Vielleicht sollte man erwähnen das der wahre Chef, also jener mit der Autorität, im klassischen Kaffeehaus immer der Oberkellner ist, auf jeden Fall jene, zumeist Herren, der alten Zunft, die leider am aussterben sind. Herr Walter hatte bis zu seiner Pension im Café Engländer die Hosen an, das hat Hr. Roland übernommen. Die Herren wissen über ihre Stammgäste mehr als du in Facebook lesen kannst – vom sogenannten Kammersänger bis zum internationalen Filmstar.
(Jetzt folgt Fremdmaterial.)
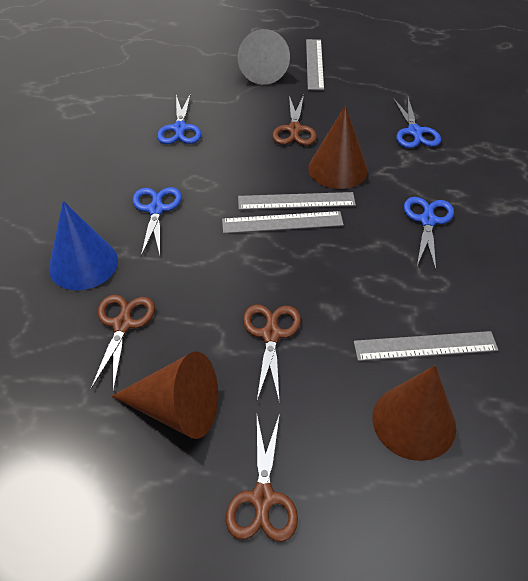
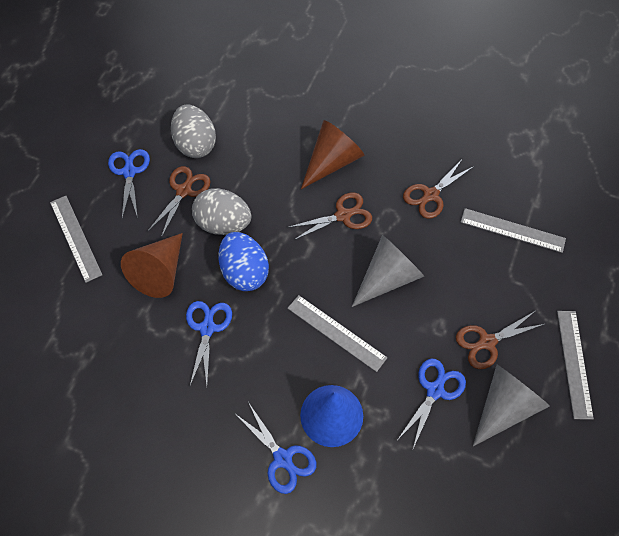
blue egg: none = 0 -> [218,232,269,291] = 1
brown cone: [111,351,218,439] [308,106,368,189] [373,365,456,461] = 3 -> [121,233,183,298] [301,120,364,189] = 2
grey cone: [238,29,290,85] = 1 -> [352,235,424,307] [473,365,550,446] = 2
grey egg: none = 0 -> [171,104,216,158] [192,188,251,235] = 2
Illustre Gäste wie Fürst Schwarzenberg oder Yoko Ono standen nur zu oft nicht mit ihren eigenen Namen im Reservierungsbuch, waren lediglich Pseudonyme vermerkt. John Malkovic ist bis heute ein angesehener Besucher der Kultstätte. Ober und Therapeut gleichzeitig zu sein ist eine Kunst. Wer erinnert sich nicht an den legendären Maître Johann Georg Gensbichler im „Schwarzen Kameel“.

Heute ist das Café Engländer in der Wiener Postgasse schon lange eine Institution, gibt es praktisch jeden Tag „a Gschicht´l“, mit Wiener Schmäh, Charme und von kauzigen Originalen. Es ist schließlich ein Treffpunkt sehr illustrer Gäste. Wahrscheinlich etwas weniger von Prominenz überlaufen ist die neue Filiale am Wiener Praterstern.